The Syrian Observatory for Human Rights claimed the attack killed six people - four regime soldiers and two Iran-backed fighters.
The missiles struck warehouses and sites linked to Iran-backed militias.
The strikes also caused material damage near the capital, Sana news agency quoted a military source as saying.
Israel regularly strikes Iran-linked sites in neighbouring Syria, including munition facilities near the capital.
Damascus shot down several missiles during the attack, it added, while an AFP correspondent reported hearing explosions near the capital.
Israel rarely publicly acknowledges such operations but has repeatedly warned it would act against growing Iranian influence in the region.
Israel has struck Syria 22 times this year, SOHR said, killing 59 people.
It said 24 of the dead are regime soldiers, while 22 were foreign nationals, part of Iran-affiliated militias.
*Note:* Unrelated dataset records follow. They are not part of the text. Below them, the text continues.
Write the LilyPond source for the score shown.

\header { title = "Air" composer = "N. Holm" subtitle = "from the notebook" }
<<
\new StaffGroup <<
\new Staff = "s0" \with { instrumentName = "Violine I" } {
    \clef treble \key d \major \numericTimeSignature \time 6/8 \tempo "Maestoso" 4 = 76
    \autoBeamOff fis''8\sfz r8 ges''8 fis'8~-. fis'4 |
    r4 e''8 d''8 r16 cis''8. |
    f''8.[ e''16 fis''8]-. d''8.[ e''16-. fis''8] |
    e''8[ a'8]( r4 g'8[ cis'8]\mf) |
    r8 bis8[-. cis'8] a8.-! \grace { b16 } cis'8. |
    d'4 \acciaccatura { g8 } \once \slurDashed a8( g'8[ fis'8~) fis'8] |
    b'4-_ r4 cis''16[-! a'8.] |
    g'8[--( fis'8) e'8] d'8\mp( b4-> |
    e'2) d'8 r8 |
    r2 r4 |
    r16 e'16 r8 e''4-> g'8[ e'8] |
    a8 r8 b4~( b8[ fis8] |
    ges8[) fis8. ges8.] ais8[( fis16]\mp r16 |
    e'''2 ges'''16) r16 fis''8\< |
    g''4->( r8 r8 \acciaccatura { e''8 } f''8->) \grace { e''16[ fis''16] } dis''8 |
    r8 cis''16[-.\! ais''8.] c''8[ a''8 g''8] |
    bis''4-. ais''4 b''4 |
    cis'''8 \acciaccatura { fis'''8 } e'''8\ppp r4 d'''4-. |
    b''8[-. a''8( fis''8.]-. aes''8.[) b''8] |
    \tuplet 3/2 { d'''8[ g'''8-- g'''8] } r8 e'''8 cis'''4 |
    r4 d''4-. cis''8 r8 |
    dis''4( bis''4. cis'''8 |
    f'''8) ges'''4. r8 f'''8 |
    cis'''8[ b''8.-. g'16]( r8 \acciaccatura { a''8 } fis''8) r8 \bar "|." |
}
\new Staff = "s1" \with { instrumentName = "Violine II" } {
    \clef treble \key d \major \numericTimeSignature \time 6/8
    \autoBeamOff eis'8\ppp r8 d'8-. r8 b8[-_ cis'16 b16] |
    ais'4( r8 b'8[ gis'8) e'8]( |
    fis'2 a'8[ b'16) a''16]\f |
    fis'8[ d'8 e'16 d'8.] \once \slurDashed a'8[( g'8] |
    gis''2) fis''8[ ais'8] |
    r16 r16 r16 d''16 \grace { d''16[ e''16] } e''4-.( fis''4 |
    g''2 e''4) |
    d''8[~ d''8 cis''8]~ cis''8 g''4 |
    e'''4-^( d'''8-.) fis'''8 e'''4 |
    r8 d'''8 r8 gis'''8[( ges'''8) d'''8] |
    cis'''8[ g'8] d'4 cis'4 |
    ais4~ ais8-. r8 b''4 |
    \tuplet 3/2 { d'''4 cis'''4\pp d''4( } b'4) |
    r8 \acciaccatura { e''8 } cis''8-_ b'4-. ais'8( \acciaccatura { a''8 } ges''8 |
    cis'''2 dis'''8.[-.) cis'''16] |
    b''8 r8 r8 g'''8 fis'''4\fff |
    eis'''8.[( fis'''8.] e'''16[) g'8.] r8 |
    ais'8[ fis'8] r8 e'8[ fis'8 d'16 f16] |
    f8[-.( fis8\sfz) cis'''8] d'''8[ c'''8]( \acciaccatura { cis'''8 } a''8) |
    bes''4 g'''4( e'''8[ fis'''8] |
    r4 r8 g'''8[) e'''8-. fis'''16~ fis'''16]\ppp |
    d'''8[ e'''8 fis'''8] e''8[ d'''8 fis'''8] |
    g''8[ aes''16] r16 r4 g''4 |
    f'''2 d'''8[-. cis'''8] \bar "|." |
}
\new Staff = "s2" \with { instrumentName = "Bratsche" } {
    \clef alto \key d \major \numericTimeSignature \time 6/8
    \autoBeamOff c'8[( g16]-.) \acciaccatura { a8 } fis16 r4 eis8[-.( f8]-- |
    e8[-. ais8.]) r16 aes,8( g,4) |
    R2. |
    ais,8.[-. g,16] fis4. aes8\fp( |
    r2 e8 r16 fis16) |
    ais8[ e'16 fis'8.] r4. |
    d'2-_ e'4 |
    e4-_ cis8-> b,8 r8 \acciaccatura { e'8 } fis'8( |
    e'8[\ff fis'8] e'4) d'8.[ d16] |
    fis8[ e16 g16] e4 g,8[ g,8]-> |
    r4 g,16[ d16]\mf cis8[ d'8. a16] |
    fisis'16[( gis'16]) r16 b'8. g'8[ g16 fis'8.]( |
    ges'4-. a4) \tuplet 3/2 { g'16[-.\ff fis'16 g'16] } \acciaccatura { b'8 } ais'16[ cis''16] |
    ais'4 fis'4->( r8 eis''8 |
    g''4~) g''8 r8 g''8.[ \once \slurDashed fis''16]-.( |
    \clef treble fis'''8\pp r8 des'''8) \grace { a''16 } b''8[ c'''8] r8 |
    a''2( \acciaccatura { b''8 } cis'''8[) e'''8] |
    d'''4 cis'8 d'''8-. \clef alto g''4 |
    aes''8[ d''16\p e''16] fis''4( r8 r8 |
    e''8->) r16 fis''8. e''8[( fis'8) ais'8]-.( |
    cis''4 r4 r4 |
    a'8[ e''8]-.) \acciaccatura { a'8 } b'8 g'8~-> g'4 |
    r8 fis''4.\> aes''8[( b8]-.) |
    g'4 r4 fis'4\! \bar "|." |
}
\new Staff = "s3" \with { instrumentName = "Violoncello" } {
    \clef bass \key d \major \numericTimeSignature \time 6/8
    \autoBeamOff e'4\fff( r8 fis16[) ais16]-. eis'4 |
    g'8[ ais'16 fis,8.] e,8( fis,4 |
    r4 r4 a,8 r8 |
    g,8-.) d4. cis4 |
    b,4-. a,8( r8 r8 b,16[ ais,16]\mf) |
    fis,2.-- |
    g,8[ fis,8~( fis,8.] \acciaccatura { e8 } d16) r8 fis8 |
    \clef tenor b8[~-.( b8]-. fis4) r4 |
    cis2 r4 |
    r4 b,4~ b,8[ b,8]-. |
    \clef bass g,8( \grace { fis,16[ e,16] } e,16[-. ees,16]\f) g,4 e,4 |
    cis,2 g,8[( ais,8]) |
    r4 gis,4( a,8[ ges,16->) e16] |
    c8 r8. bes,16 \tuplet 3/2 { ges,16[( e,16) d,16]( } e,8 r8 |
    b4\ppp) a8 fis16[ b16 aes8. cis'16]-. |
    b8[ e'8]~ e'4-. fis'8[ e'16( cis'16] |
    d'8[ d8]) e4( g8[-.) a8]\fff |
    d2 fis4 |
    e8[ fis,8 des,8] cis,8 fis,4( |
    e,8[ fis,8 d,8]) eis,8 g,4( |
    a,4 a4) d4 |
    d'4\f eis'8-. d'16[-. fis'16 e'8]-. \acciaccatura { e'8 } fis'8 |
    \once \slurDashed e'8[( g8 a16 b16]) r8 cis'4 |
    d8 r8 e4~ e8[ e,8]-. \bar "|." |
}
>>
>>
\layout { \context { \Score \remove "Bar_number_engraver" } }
Six members of Iran's Islamic Revolutionary Guard Corps and two civilians have also been killed in Israeli strikes, according to the human rights monitor.
On July 19, Israeli air strikes near Damascus killed three pro-government fighters and wounded four others, a war monitor said at the time.
A wave of Israeli air strikes were reported in Homs earlier in July.
An Israeli military spokesman said warplanes targeted a Syrian air defence battery from which an anti-aircraft missile was launched towards Israel.
A strike in May also forced Aleppo airport to close.
Israel's Defence Minister Yoav Gallant said Israeli strikes in Syria have doubled under the new government.
They aim to damage Iran's intelligence capabilities and prevent its Islamic Revolutionary Guard Corps from becoming established near the border with Israel, Mr Gallant told a security conference in May.
Damascus has previously admitted to its soldiers being killed in Israeli strikes.
One soldier was among five people killed in a missile attack on central Damascus in February, while an army colonel was killed in another strike in February.
Tehran's influence has grown in Syria since the conflict started in Syria in 2011.
Iran-linked groups, including Lebanese Hezbollah, have a significant presence in different parts of the country, including areas around the capital Damascus.
In April, the former head of Israel's National Security Council Maj Gen Yaakov Amidror said the country must "prepare for war” with Iran as it continues to grow its nuclear programme, and said it may have to strike its enemy "without American support”.
It was one of several warnings made by Israeli officials against Iran in recent months.
Mr Gallant warned that Iran's growing nuclear enrichment could "ignite the region”.
Israel announced last month that it had shut down a major cryptocurrency network funding Iran-linked groups.
The operation – the first of its kind – targeted digital wallets linked to the Islamic Revolutionary Guard Corp's elite Quds force and Hezbollah, according to Mr Gallant.